LETTERS 

by David Eide 

As far as I could make of it the commune has been built out of ideas. It wasn't the single-mindedness of Rasputin but ideas seeded from the beginning of time. Thoreau, who Rasputin talked about constantly, headed the list since he had re-taught American men how to withdraw their attention from the inane and porous world and listen in solitude to the intellect of nature; divine, sensuous, eternal nature. He said he read a lot of Kropotkin, Bakunin, Saint-Simon, Fourier, Marx, even, because he was convinced that money made for mad men. He was always dismissing one of his old favorite thinkers. 'Ah, he was an old crank,' or 'he's obsolete now, no use talking about him.'

The genders were allowed to develop freely without any prejudice or judgement. Some of the women had taken over the tractor as their own machine and would nurse it like a child.

I was reminded of the early Christians and some of the people told me that they had seen Jesus, had spoken to Him, and were continually inspired in their dreams by His appearance. And what greater example had been created than the simple, egalitarian, truth-seeking community of those early Christians that broke, finally, under the pressure of the will to power?

Many of the men had grown beards and let their hair hang down their back. There was always a woman sitting in the shade nursing her baby at her naked breast. She rarely smiled and looked out at the trees.

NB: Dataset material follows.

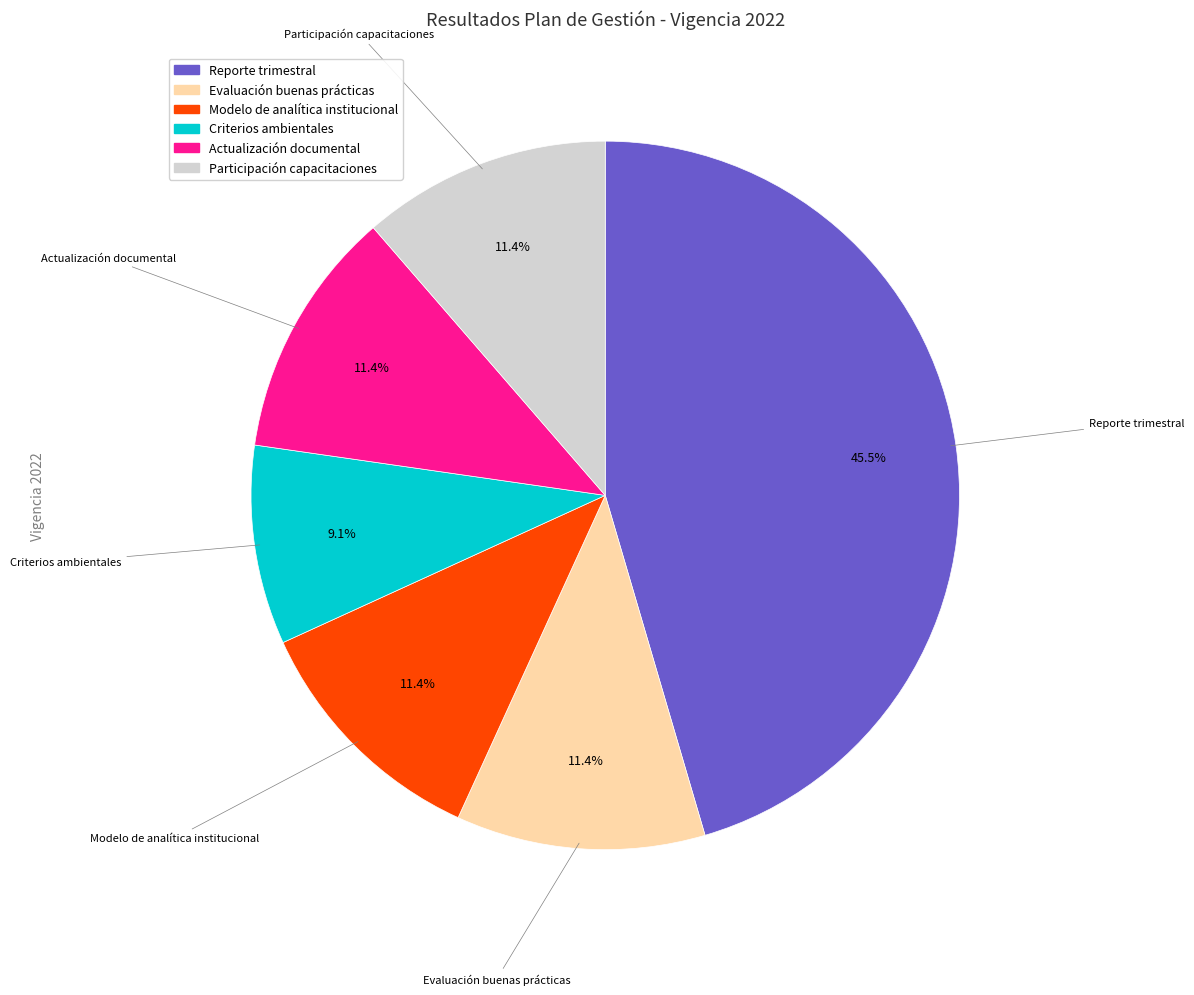

Is there any slice that represents more than half of the pie?

No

Food was collected and stored. Whatever supplies were bought from town became property of all. If anyone had a job in town (and a few were loggers or fire watchers) their wages were put into the commune bank account to buy essentials. Essentials were decided on by The Committee of Ten. The Committee took up the issues of the daily operation and articulated them fully, trying to wring out some conclusion. They would wring and wring it until the question was laying out stark for all to see. Then a resolution was drawn up and all the members voted; one vote per member, majority ruled.

I noticed that there would be various types of discussion. Sometimes they were very rational. And other times they were nearly violent over the smallest detail.

After a couple of weeks I forgot where I was. The silence of the morning was no longer disturbing. There was always a kind of grace in the air. It was utter silence and then a quick puncturing sound of a blue jay. Then the chicks started clucking and I could hear feet outside my window and then a laugh or low conversation. When I opened the door the clouds were hiding the ascending sun. I would think to myself, 'this is no place to work. It's absurd people want to labor in the middle of peace and beauty. For all that I started looking forward to my daily chores.

One day Rasputin confronted me. At first I thought he was angry about something. Instead he told me to take the day off. 'You're doing good work. Go off and meditate by yourself or read or anything you desire to do.' I was mildly shocked and felt uneasy. I went back to my shack and got one of the books you'd given to me. As I heard all the activity around me I knew I had to go somewhere that my conscience wouldn't bother me. I went down to the waterfall to contemplate some things I was mulling over. I thought about how long I would have to stay in the mountains? How long would the conflict last? Was my future ruined because of his decision? Was it an impulsive decision I would learn to regret the rest of my life? Would one day come when I would be confronted by the consequences of my decision? These were not kind thoughts.

I will take a walk, I said to myself. I will walk up the path by the stream and look at things.

I walked past Herbert, the ax-man, who was sharpening his ax on an old grinding wheel. 'Fine day today,' he said.

And then there was the woman. She was there.